Slowenen haben die Karten neu verteilt

Neuling Miro Cerar eroberte das Vertrauen derer, die noch an die Versprechungen der Politiker glauben

  • Thomas Roser, Belgrad.
  • Lesedauer: 2 Min.
Der Parlamentswahl in Slowenien blieb die eine Hälfte der Wähler fern, die andere löste die erwarteten Verschiebungen aus. Politnovize Miro Cerar errang einen klaren Sieg, den die rechte SDS nicht anerkennt.

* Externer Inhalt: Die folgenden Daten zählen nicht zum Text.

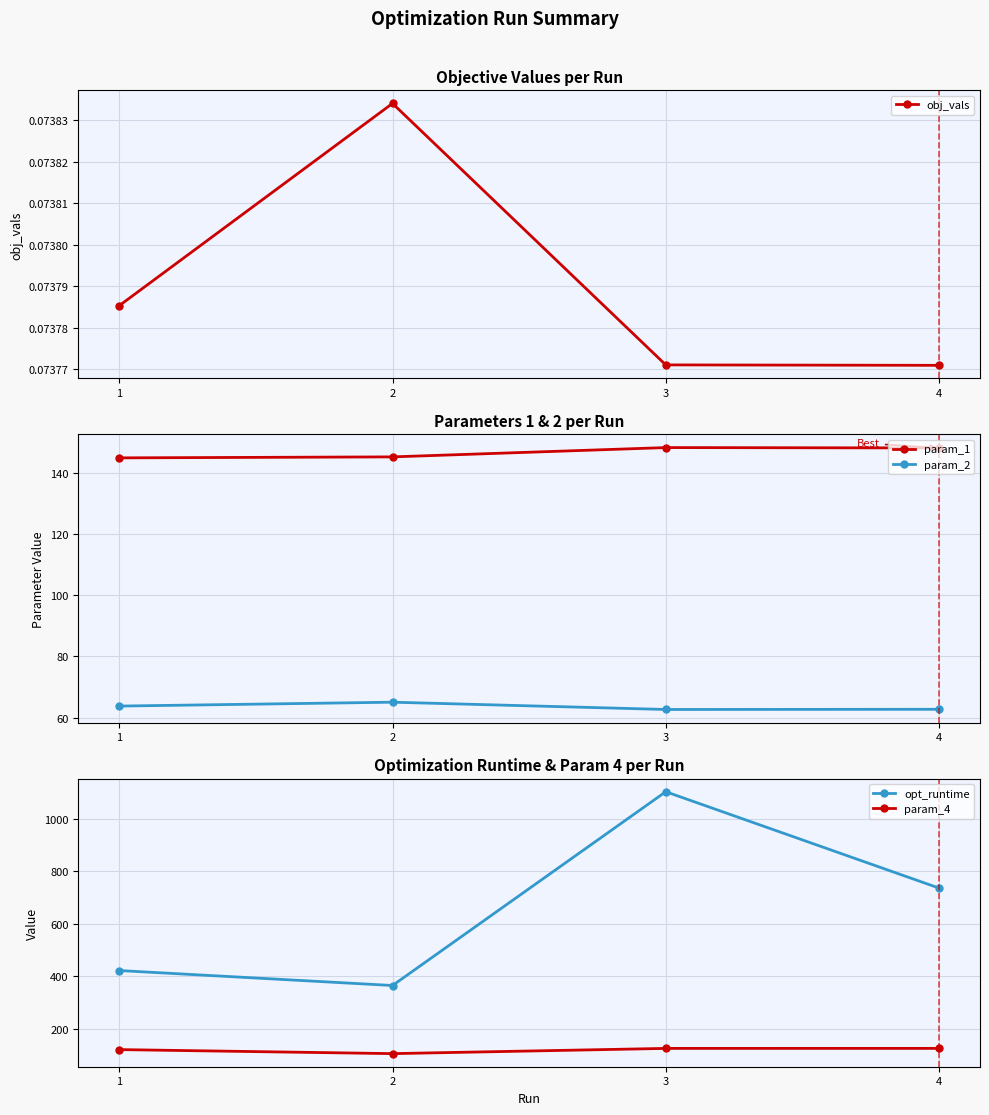

What is the value of the param_4 point at the 3rd from the left?

125.1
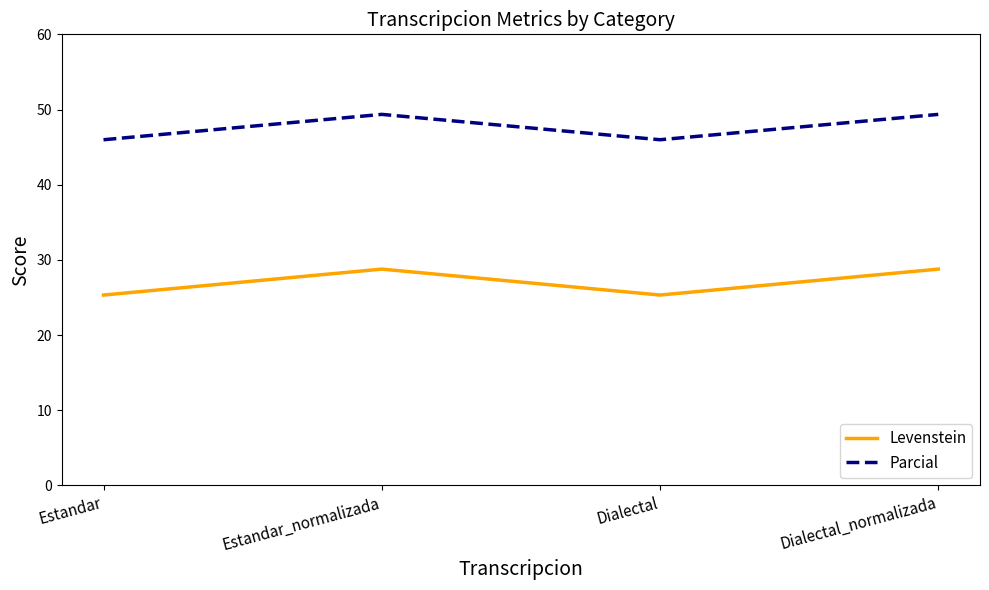

What are all the series names shown in the legend?

Levenstein, Parcial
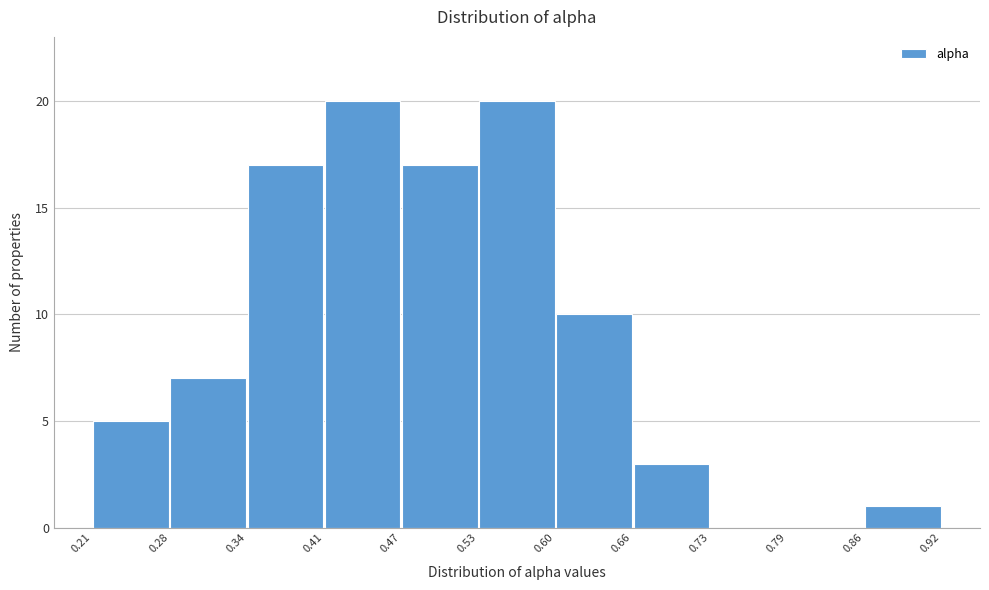

How tall is the bar that spans 0.66 to 0.73 on the x-axis? The values are not printed on the chart, so give them approximately, as read against the axis.

3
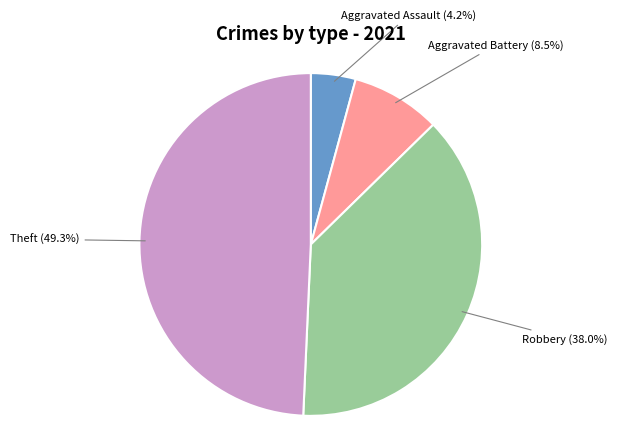

Is there any slice that represents more than half of the pie?

No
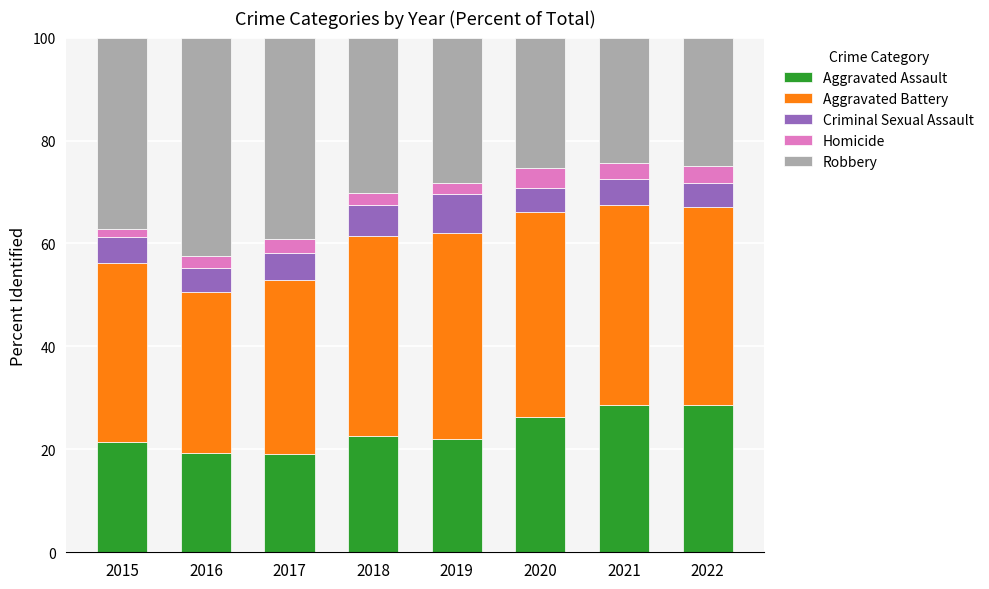

What is the highest value of the Aggravated Assault series?

28.6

Gewinner haben immer guten Grund zur Freude. Lächelnd schnitt Sloweniens Wahlsieger Miro Cerar nach dem erwarteten Triumph seines nach ihm selbst benannten Parteineulings (SMC) im Blitzlichtgewitter der Fotografen eine mächtige Torte an. Mit 34,6 Prozent der Stimmen bei der vorgezogenen Parlamentswahl am Sonntag teilt der Seiteneinsteiger künftig die Karten aus im Sieben-Parteien-Parlament von Ljubljana. Er werde »mit allen« reden, kündigte der 50-jährige Juraprofessor rasche Koalitionsverhandlungen an: »Die Leute wollen Veränderungen, weniger Streit - und mehr politische Ordnung.«

Die konservative Demokratische Partei (SDS) übte sich derweil in der Rolle des Spielverderbers und schlechten Verlierers. Die Wahlen seien weder frei noch fair gewesen, klagte sie. Denn wie in Belarus, Iran oder Russland habe »das Regime« den wichtigsten Gegenspieler »eliminiert«, begründete die Partei in einer Presseerklärung die Absicht, die Parlamentsarbeit zu boykottieren und durch »zivilen Ungehorsam« für die Annullierung des »illegitimen« Urnengangs zu streiten: Die SDS werde eine neue Regierung »nicht anerkennen«, denn deren Chef werde allenfalls ein »slowenischer Lukaschenko« sein. Die SDS war mit einem Wahlkampffeldzug für ihren wegen Bestechung zu zwei Jahren Haft verurteilten Parteichef Janez Janša nur auf 20,69 Prozent der Stimmen gekommen.

Doch auch ohne die sich selbst immer weiter ins Abseits manövrierenden SDS-Verweigerer stehen dem Wahlsieger Cerar für eine Koalition genügend Partner zur Auswahl. Mit der Rentnerpartei DESUS (10,2 Prozent), den neu formierten Vereinigten Linken (6,0 Prozent), den Sozialdemokraten SD (5,9 Prozent), dem christdemokratischen Neuen Slowenien NSi (5,5 Prozent) und dem neuen Bündnis der bisherigen Regierungschefin Alenka Bratušek ZAB (4,3 Prozent) haben gleich sieben Parteien den Sprung über die Vierprozent-Hürde geschafft. Während die Bauernpartei SLS (3,98 Prozent) noch auf die Auszählung der Stimmen der zahlreichen Briefwähler hofft, ist das Ausscheiden der bisher größten Regierungspartei aus dem Parlament sicher: Die erst 2011 gegründete Partei Positives Slowenien, beim letzten Urnengang noch Wahlsieger, purzelte mit nur 2,96 Prozent unter die 4-Prozent-Hürde.

Auch Neulinge genießen auf dem politischen Parkett Sloweniens nur begrenzten Kredit. Ob dem Seiteneinsteiger Miro Cerar mit seiner Regierungsmission mehr Erfolg als seinen Vorgängern beschieden sein wird, muss sich weisen: In den vergangenen drei Jahren sind drei Regierungen vorzeitig gestrauchelt. Das von Finanzkrise, endlosen Sparappellen und Affären ermattete Publikum scheint der Kapriolen seiner Volksvertreter ohnehin überdrüssig. Mitten in der Urlaubszeit ist die Beteiligung an der Parlamentswahl auf das historische Tief von knapp über 50 Prozent gesackt - fast ein Drittel weniger als beim letzten Urnengang drei Jahre zuvor.